It can be selectively set by appropriately adjusting a pressure means, for example, by adjusting the pressure when inserting between a pair of heating rollers.

Then, a part of the recording layer of the initialized thermal recording medium is heated by a thermal printing means such as a thermal printer to an appropriate recording set temperature higher than the glass transition temperature (Tg) so as to be in a transparent or cloudy liquid crystal state. Further, this is cooled to a temperature below the glass transition temperature (Tg) to immobilize the polymer liquid crystal in the heated region, and differentiated from the base region which is the unheated region to form a recorded image. In this case, whether the polymer liquid crystal in the heated region is in a transparent or cloudy liquid crystal state is arbitrarily set within a range that can be differentiated from the liquid crystal state in the base region which is the non-heated region. Incidentally, the method of selectively setting the polymer liquid crystal at the heated portion to a transparent or cloudy liquid crystal state is the same as in the case of the above-mentioned initialization processing, and is arbitrarily set by the recording set temperature and the set pressure when pressurizing the recording layer. it can.

On the other hand, in order to erase this recorded image, first the entire recording layer on which this recorded image is formed is heated again to the isotropic phase transition temperature (Tcl) or higher to bring it into a transparent state. It is processed and used for writing again.

(2) When the polymer liquid crystal has selective reflection ability When the above-mentioned polymer liquid crystal has a chiral component, the polymer liquid crystal comes to have selective reflection ability and can form recorded images of various hues. Have advantages.

First, the entire recording layer containing the above-mentioned polymer liquid crystal is once heated to an isotropic phase transition temperature (Tcl) or higher to make it transparent so that history information is erased and the glass transition temperature (T
g) It is cooled below to fix the polymer liquid crystal in a substantially transparent liquid crystal state.

Next, the entire recording layer is heated to a color-developing temperature not lower than the isotropic phase transition temperature (Tcl) and not lower than the glass transition temperature (Tg) to be an appropriate color liquid crystal state.

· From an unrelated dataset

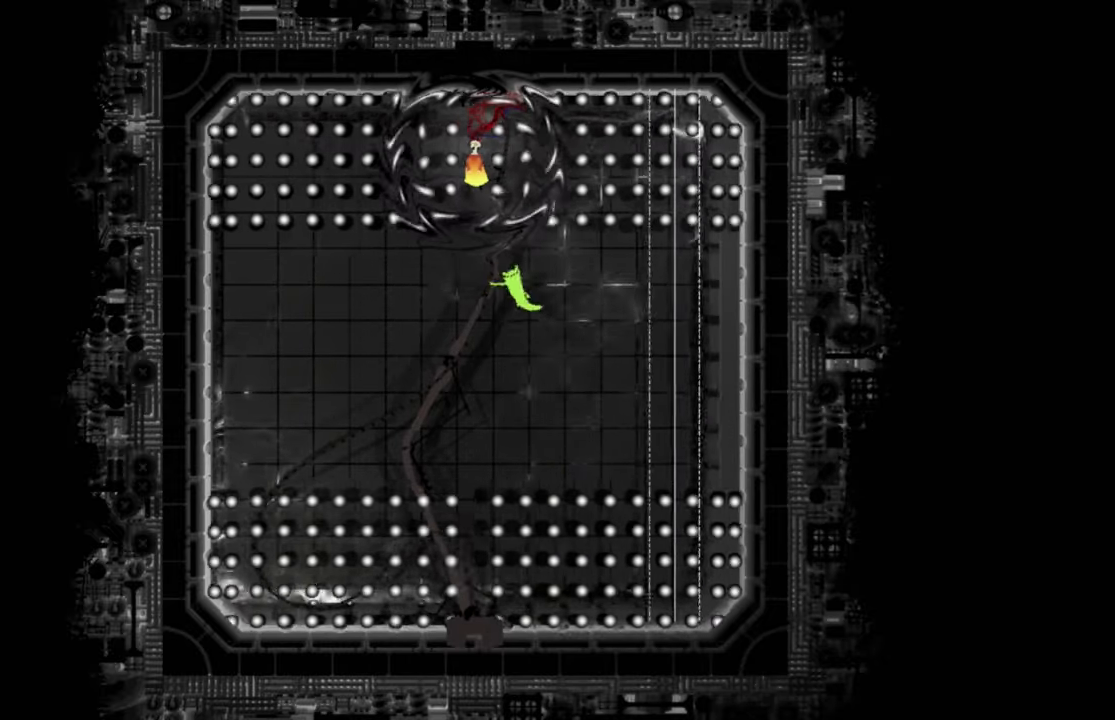
{"keys": ["left"], "events": [[67, "j", "down"], [234, "j", "up"], [350, "j", "down"], [451, "j", "up"]]}
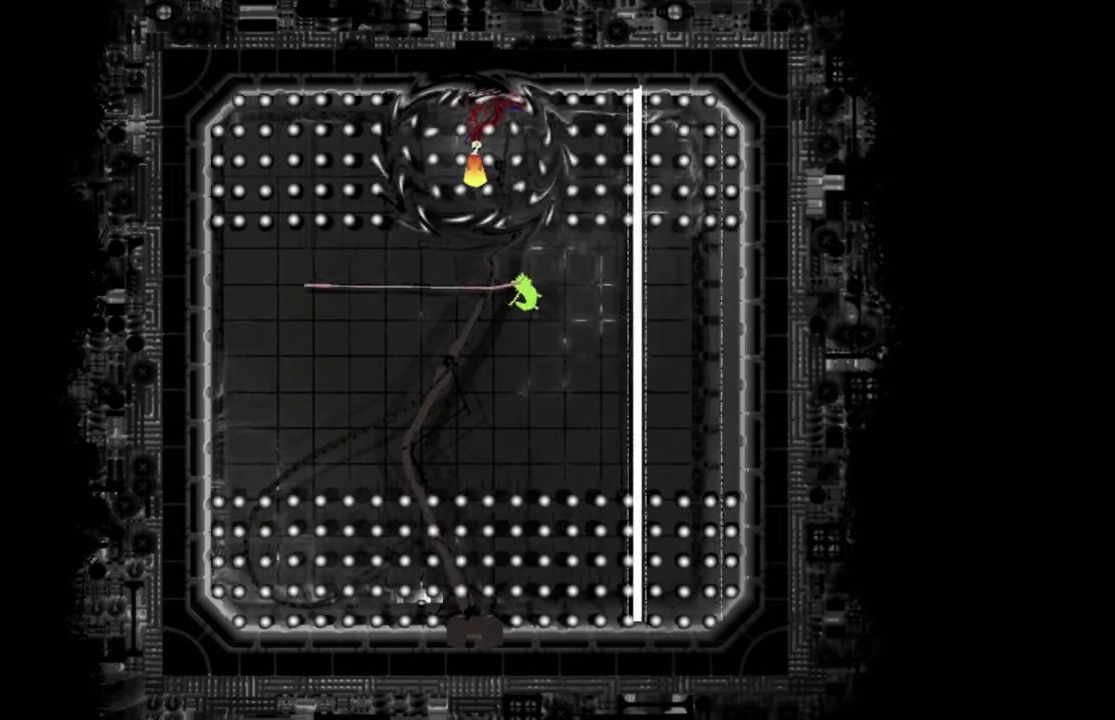
{"keys": ["left"], "events": []}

When cooled below (Tg), the liquid crystal state can be fixed by performing the above-mentioned pressure treatment, and the base state of the specific color, that is, the initialization process is performed.

In this case, if the polymer liquid crystal has a selective reflection ability, it is possible to set the color liquid crystal state of various hues due to the difference in the setting of the color development temperature, so that the hue of the base state can be arbitrarily set. Can be set. Therefore, it is possible to form recorded images of various hues by arbitrarily setting the base state, so that there is an advantage that the variation of the recorded images can be expanded.

As in the case of the polymer liquid crystal not having the selective reflection ability, it is natural that the history information erasing process and the initializing process may be performed in one operation.

Then, a part of the recording layer of the initialized thermal recording medium is heated by a thermal printing means such as a thermal printer to a recording set temperature higher than the glass transition temperature (Tg), and the liquid crystal state developed by the heating is heated. By cooling to below the glass transition temperature (Tg) and immobilizing, it is possible to differentiate from the base region which is a non-heated portion and obtain a recorded image. in this case,
By setting the recording set temperature to a temperature higher than the glass transition temperature (Tg) and lower than the isotropic phase transition temperature (Tcl), the liquid crystal color state peculiar to the temperature can be fixed, and the recording set temperature is isotropic. By setting the phase transition temperature (Tcl) or higher, a substantially transparent liquid crystal state can be fixed.

On the other hand, in order to erase the recorded image, first, the entire recording layer on which the recorded image is formed is heated again to the isotropic phase transition temperature (Tcl) or higher to bring it into a transparent state. It is processed and used for writing again.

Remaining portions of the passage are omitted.